KIC 8462852, also known as Tabby's Star or & # 39; Alien Megastructure & # 39; Stern We like to call it down by at least 5 percent – maybe even 10 percent – and broken the record for the worst decline since the data collected by Kepler in 2011.
The dimming began on March 16, declined 4 percent before returning to normal, as revealed by an observation blog by Tabetha Boyajian, astrophysicist at Louisiana State University, who discovered the star.
Then dimming started again in March 26.
"Today we have some very big news ̵
sacred flying spaghetti monster – we now have a 5% decline – this beats record of the deepest dip since Kepler last week !!! – https://t.co/Y9Non8bv1P
– Tabetha Boyajian (@tsboyajian) March 26, 2018
We do not know what that means, but the data will help to create a better profile of the 1,280 light-years away star to find out why it darkens its style .

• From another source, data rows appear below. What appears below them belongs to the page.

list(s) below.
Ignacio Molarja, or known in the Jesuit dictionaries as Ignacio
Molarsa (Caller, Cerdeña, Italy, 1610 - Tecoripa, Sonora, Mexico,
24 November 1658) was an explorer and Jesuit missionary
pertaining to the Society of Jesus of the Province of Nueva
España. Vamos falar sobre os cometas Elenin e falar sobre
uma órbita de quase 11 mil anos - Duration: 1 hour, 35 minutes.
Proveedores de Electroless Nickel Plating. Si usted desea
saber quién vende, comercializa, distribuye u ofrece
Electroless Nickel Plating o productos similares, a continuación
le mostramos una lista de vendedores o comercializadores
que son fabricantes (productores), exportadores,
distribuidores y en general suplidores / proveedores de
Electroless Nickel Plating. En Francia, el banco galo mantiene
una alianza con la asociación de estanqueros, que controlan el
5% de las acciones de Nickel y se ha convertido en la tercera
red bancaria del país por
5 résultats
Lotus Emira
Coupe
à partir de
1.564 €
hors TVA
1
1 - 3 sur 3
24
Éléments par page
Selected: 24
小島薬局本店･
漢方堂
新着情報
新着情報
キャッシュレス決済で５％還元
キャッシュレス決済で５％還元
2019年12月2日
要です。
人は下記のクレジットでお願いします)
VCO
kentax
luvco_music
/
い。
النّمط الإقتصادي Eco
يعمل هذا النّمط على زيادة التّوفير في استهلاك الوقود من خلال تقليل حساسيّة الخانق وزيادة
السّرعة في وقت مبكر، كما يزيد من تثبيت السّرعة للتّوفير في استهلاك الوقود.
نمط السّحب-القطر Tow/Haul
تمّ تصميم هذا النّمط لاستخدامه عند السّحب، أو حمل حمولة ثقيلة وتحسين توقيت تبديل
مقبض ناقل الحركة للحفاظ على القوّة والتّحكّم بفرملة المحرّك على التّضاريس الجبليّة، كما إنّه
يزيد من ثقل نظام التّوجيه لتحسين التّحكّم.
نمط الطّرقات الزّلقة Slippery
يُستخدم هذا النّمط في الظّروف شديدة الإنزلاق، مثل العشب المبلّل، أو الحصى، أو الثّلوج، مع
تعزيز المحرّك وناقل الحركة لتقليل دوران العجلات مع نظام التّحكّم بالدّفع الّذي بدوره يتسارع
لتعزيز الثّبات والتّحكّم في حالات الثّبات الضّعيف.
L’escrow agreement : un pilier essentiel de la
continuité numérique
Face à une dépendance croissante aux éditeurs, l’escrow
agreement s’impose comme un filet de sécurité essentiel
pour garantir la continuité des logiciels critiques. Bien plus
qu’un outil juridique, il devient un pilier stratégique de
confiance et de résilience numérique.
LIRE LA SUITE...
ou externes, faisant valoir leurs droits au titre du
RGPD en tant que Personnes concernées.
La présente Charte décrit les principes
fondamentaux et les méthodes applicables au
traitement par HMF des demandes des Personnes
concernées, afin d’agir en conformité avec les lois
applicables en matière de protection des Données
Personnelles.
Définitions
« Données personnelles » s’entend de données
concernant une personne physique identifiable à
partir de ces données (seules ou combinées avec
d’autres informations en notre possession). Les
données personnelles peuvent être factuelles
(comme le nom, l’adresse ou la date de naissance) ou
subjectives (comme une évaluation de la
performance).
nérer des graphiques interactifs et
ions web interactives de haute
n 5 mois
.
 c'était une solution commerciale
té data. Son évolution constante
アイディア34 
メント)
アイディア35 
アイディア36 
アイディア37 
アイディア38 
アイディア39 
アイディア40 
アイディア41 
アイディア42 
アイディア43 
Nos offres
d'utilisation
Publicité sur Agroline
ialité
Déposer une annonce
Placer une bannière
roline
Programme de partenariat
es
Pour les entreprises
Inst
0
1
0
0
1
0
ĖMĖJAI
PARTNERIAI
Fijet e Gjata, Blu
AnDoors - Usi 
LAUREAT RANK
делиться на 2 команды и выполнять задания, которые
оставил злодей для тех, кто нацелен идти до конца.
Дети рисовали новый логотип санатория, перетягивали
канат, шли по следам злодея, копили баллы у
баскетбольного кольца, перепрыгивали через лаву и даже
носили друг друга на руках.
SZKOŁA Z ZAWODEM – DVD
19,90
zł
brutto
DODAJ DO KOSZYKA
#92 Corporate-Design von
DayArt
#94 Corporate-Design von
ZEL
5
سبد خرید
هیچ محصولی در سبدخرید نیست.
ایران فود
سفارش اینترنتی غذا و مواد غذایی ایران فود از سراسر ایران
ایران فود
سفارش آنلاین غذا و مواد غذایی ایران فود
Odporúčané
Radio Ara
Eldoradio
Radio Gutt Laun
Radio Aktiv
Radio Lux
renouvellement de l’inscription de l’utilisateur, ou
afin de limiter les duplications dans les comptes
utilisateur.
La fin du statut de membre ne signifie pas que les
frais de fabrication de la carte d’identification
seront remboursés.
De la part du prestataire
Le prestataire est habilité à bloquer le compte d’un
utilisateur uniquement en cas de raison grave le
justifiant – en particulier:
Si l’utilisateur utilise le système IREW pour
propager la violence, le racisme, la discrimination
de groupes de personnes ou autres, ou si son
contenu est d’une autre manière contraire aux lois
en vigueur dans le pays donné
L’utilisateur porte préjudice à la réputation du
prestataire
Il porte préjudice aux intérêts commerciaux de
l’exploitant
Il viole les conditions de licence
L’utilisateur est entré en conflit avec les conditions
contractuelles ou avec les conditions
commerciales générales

Kepler's main purpose is to search for dimming stars, because this is how we find exoplanets. When a planet passes the orbit between a star and the Earth, it darkens the star by a tiny amount at regular intervals-1 percent or less.
But Tabby's star does not follow this pattern. Its darkening is very irregular and occurs at unpredictable intervals and to varying degrees.
In the Kepler observations of 2011 it was even dimmed by 22 percent. During 2017 there were several major dimming events – in May, June, August, September, October and November / December.
In addition, data archives have recently revealed that the star in addition to dimming also has periods of significant lightening in the past.
Part of what is so confusing about KIC 8462852 is that not a single hypothesis seems to be responsible for all the strangeness.
The viral "alien megastructure" idea was found to be thrown out earlier this year after analysis that some wavelengths of light were blocked more than others – which would not be the case if a structure were blocking.
Other theories include a ringed planet passing in front of the star, either absolutely huge or smaller with an orbital wobble; a swarm of comets; Space junk; the star that ingests a planet; something happens inside the star itself; and the scientific equivalent of a shoulder sugar.
But the most likely and currently leading explanation is an uneven cloud of dust swirling around the star as it would block ultraviolet light more than infrared light.
It would have to be a metric dust cloud to be able to block 22 percent of the star's light, but that's not impossible, depending on the origins of this dust.
Two other stars with similar peculiar variations in light were observed. The white dwarf WD 1145 + 017 has in its stellar flow dips of up to 30 percent, which may indicate a dust disc.
It has been observed that the variable star RZ piscium darkens up to 10 percent irregularly. It emits large amounts of infrared radiation, which also indicates dust as the cause.
KIC 8462952 observations continue, and you can follow Boyajan's blog or hashtag #TabbysStar for updates.